**Data records**
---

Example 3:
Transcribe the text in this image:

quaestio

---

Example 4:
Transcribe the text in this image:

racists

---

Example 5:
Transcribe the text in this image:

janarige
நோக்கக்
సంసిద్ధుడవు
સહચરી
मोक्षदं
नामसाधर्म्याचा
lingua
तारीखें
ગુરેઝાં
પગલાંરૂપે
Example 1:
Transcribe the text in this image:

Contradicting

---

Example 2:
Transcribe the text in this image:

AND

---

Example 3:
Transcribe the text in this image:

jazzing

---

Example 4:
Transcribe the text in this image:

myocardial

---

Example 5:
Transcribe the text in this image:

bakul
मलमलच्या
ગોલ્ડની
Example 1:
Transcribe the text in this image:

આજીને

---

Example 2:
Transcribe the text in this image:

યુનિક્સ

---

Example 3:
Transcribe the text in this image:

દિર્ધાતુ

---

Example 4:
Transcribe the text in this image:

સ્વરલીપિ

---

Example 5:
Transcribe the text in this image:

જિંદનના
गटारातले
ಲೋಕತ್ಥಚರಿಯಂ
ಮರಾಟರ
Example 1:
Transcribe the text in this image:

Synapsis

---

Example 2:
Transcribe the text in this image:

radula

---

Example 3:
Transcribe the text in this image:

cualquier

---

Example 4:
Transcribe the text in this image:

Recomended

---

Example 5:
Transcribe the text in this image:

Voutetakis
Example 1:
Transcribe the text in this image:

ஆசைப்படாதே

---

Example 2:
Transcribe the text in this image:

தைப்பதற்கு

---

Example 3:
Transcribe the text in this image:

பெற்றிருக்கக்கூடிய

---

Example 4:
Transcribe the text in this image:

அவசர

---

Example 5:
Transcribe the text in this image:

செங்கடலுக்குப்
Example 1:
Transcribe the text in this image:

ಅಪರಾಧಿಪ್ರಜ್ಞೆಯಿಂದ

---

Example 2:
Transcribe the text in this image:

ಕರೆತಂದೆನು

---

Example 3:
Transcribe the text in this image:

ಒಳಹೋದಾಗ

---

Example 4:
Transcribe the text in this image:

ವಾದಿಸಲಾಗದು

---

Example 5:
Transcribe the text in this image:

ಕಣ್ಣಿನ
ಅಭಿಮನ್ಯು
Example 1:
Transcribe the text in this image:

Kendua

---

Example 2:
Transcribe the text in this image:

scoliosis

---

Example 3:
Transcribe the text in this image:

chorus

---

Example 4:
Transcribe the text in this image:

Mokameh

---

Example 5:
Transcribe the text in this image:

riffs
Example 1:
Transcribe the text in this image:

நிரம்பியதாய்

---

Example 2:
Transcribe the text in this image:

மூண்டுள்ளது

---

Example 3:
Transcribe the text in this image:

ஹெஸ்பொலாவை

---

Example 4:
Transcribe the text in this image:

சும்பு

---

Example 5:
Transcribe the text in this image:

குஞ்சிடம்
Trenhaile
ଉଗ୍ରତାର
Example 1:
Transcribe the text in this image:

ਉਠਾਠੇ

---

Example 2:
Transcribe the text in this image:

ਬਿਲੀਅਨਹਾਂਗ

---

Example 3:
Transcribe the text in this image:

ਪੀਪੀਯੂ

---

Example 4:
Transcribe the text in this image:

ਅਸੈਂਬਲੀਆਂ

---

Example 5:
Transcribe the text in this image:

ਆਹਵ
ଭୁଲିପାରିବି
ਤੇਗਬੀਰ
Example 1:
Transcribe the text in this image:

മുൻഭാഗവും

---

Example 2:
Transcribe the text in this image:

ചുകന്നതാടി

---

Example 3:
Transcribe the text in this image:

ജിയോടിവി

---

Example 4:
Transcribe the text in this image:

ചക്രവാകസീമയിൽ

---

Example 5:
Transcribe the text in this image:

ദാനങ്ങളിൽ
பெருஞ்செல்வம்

**What you will do**
Only an exact transcription of all the entries will do.

**Task solution**
---

Example 3:
Transcribe the text in this image:

quaestio

---

Example 4:
Transcribe the text in this image:

racists

---

Example 5:
Transcribe the text in this image:

janarige
நோக்கக்
సంసిద్ధుడవు
સહચરી
मोक्षदं
नामसाधर्म्याचा
lingua
तारीखें
ગુરેઝાં
પગલાંરૂપે
Example 1:
Transcribe the text in this image:

Contradicting

---

Example 2:
Transcribe the text in this image:

AND

---

Example 3:
Transcribe the text in this image:

jazzing

---

Example 4:
Transcribe the text in this image:

myocardial

---

Example 5:
Transcribe the text in this image:

bakul
मलमलच्या
ગોલ્ડની
Example 1:
Transcribe the text in this image:

આજીને

---

Example 2:
Transcribe the text in this image:

યુનિક્સ

---

Example 3:
Transcribe the text in this image:

દિર્ધાતુ

---

Example 4:
Transcribe the text in this image:

સ્વરલીપિ

---

Example 5:
Transcribe the text in this image:

જિંદનના
गटारातले
ಲೋಕತ್ಥಚರಿಯಂ
ಮರಾಟರ
Example 1:
Transcribe the text in this image:

Synapsis

---

Example 2:
Transcribe the text in this image:

radula

---

Example 3:
Transcribe the text in this image:

cualquier

---

Example 4:
Transcribe the text in this image:

Recomended

---

Example 5:
Transcribe the text in this image:

Voutetakis
Example 1:
Transcribe the text in this image:

ஆசைப்படாதே

---

Example 2:
Transcribe the text in this image:

தைப்பதற்கு

---

Example 3:
Transcribe the text in this image:

பெற்றிருக்கக்கூடிய

---

Example 4:
Transcribe the text in this image:

அவசர

---

Example 5:
Transcribe the text in this image:

செங்கடலுக்குப்
Example 1:
Transcribe the text in this image:

ಅಪರಾಧಿಪ್ರಜ್ಞೆಯಿಂದ

---

Example 2:
Transcribe the text in this image:

ಕರೆತಂದೆನು

---

Example 3:
Transcribe the text in this image:

ಒಳಹೋದಾಗ

---

Example 4:
Transcribe the text in this image:

ವಾದಿಸಲಾಗದು

---

Example 5:
Transcribe the text in this image:

ಕಣ್ಣಿನ
ಅಭಿಮನ್ಯು
Example 1:
Transcribe the text in this image:

Kendua

---

Example 2:
Transcribe the text in this image:

scoliosis

---

Example 3:
Transcribe the text in this image:

chorus

---

Example 4:
Transcribe the text in this image:

Mokameh

---

Example 5:
Transcribe the text in this image:

riffs
Example 1:
Transcribe the text in this image:

நிரம்பியதாய்

---

Example 2:
Transcribe the text in this image:

மூண்டுள்ளது

---

Example 3:
Transcribe the text in this image:

ஹெஸ்பொலாவை

---

Example 4:
Transcribe the text in this image:

சும்பு

---

Example 5:
Transcribe the text in this image:

குஞ்சிடம்
Trenhaile
ଉଗ୍ରତାର
Example 1:
Transcribe the text in this image:

ਉਠਾਠੇ

---

Example 2:
Transcribe the text in this image:

ਬਿਲੀਅਨਹਾਂਗ

---

Example 3:
Transcribe the text in this image:

ਪੀਪੀਯੂ

---

Example 4:
Transcribe the text in this image:

ਅਸੈਂਬਲੀਆਂ

---

Example 5:
Transcribe the text in this image:

ਆਹਵ
ଭୁଲିପାରିବି
ਤੇਗਬੀਰ
Example 1:
Transcribe the text in this image:

മുൻഭാഗവും

---

Example 2:
Transcribe the text in this image:

ചുകന്നതാടി

---

Example 3:
Transcribe the text in this image:

ജിയോടിവി

---

Example 4:
Transcribe the text in this image:

ചക്രവാകസീമയിൽ

---

Example 5:
Transcribe the text in this image:

ദാനങ്ങളിൽ
பெருஞ்செல்வம்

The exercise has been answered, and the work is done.